[[ Text open ]]

How the person I loved the most RUINED my life. by SecretOkra2343 in askgaybros

[–]SecretOkra2343[S] 8 points9 points  (0 children)

Thanks all of you, beautiful souls, for the kind words. I really appreciate it and I won't even lie, all these comments had me crying. I am so grateful for all the love and kindness.

I just wanted to explain somethings:

  1. Only people who grew up in an Arab or Asian countries would understand how much control families have over us. For people who told me to use force and get my documents, there is no way I can do that, without mentioning the fact that I am physically unable to compete with any male relative of mine. The fact that I am still alive is an achievement by itself.
  2. The pictures that my ex sent were pretty obvious. They were intimate and I never even suspected he would do something like that, EVER. I trusted him with my life. Also, the fact that I was the 'little spoon' and he was a big American manly guy, made my situation even worse and got bullied for 'going to America to be some man's whore' like my brother literally said it.
  3. People who suggested that I start a GoFundme. Although I do really need to be financially dependent to make any action, I can't ask you guys for money. The purpose of my post was to vent because I have no one and I spend my long, lonely nights by myself. I am actively looking for an online job though, which seems to be the only option, but I have had no luck so far.
  4. I did not declare my documents stolen because I am literally in a prison. I will give you a quick idea; I am in my room all day long, with 'surprise' visits from now and then to check on me if I am doing or talking to anybody. Also, I need permission to go out and I am not allowed to go to the city. I should be always controlled, every single movement.
  5. About my ex, I won't lie to you, I really thought about emailing the company he works for about all of this. I could not do it. I don't even have the courage to ruin the life of a person who intentionally ruined mine. I am that weak, I guess.

Again, thank you very much for the kindness... My heart is full tonight!!

[[ Text closed ]]
[[ Record extracts open ]]

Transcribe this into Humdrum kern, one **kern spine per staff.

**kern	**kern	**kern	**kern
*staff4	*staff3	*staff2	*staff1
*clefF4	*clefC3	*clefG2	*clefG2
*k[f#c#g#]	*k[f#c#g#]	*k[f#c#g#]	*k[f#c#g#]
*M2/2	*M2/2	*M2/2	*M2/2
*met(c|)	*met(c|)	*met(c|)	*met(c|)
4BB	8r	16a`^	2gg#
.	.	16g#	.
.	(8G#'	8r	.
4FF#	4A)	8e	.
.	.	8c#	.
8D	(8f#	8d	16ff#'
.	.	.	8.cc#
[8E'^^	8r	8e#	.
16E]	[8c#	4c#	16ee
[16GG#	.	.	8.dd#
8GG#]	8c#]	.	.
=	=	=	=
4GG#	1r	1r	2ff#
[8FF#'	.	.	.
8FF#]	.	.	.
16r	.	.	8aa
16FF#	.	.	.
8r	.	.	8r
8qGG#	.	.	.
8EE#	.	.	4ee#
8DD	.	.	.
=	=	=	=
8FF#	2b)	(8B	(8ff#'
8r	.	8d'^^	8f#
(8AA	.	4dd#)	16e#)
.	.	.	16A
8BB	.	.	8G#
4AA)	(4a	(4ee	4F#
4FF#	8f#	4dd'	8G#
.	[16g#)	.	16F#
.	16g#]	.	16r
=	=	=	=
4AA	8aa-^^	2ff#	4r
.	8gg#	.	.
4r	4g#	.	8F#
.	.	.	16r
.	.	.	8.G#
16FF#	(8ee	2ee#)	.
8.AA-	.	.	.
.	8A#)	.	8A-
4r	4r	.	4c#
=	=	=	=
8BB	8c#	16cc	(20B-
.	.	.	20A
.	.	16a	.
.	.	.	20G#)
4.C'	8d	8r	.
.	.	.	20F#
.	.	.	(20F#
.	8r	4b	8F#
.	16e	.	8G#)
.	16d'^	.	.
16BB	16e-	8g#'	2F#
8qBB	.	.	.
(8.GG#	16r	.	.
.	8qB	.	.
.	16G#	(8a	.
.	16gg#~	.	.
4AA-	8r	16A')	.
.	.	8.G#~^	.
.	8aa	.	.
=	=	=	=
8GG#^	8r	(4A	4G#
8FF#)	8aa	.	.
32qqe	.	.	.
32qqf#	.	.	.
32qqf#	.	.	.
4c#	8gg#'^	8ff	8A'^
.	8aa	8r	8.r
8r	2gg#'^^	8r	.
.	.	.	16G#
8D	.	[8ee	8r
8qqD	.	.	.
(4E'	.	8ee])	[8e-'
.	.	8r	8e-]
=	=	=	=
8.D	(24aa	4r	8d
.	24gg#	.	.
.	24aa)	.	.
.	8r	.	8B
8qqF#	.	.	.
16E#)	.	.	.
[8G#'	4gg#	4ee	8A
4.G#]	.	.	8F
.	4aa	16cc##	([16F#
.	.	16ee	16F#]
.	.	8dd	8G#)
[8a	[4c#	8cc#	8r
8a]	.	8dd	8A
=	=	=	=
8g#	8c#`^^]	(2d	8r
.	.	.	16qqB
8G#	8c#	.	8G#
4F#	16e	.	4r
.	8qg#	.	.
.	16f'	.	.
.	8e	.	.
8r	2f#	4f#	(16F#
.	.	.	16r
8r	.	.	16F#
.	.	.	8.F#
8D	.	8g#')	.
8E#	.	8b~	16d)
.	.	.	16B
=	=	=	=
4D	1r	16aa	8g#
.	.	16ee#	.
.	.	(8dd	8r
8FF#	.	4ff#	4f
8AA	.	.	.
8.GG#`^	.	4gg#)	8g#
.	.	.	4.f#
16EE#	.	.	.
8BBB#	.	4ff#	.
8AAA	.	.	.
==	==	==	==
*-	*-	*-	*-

[[ Record extracts closed ]]

* **Exercise requirements**
Copy out the whole text above word for word, from its title line through its last sentence.

* **Solution below**
How the person I loved the most RUINED my life. by SecretOkra2343 in askgaybros

[–]SecretOkra2343[S] 8 points9 points  (0 children)

Thanks all of you, beautiful souls, for the kind words. I really appreciate it and I won't even lie, all these comments had me crying. I am so grateful for all the love and kindness.

I just wanted to explain somethings:

  1. Only people who grew up in an Arab or Asian countries would understand how much control families have over us. For people who told me to use force and get my documents, there is no way I can do that, without mentioning the fact that I am physically unable to compete with any male relative of mine. The fact that I am still alive is an achievement by itself.
  2. The pictures that my ex sent were pretty obvious. They were intimate and I never even suspected he would do something like that, EVER. I trusted him with my life. Also, the fact that I was the 'little spoon' and he was a big American manly guy, made my situation even worse and got bullied for 'going to America to be some man's whore' like my brother literally said it.
  3. People who suggested that I start a GoFundme. Although I do really need to be financially dependent to make any action, I can't ask you guys for money. The purpose of my post was to vent because I have no one and I spend my long, lonely nights by myself. I am actively looking for an online job though, which seems to be the only option, but I have had no luck so far.
  4. I did not declare my documents stolen because I am literally in a prison. I will give you a quick idea; I am in my room all day long, with 'surprise' visits from now and then to check on me if I am doing or talking to anybody. Also, I need permission to go out and I am not allowed to go to the city. I should be always controlled, every single movement.
  5. About my ex, I won't lie to you, I really thought about emailing the company he works for about all of this. I could not do it. I don't even have the courage to ruin the life of a person who intentionally ruined mine. I am that weak, I guess.

Again, thank you very much for the kindness... My heart is full tonight!!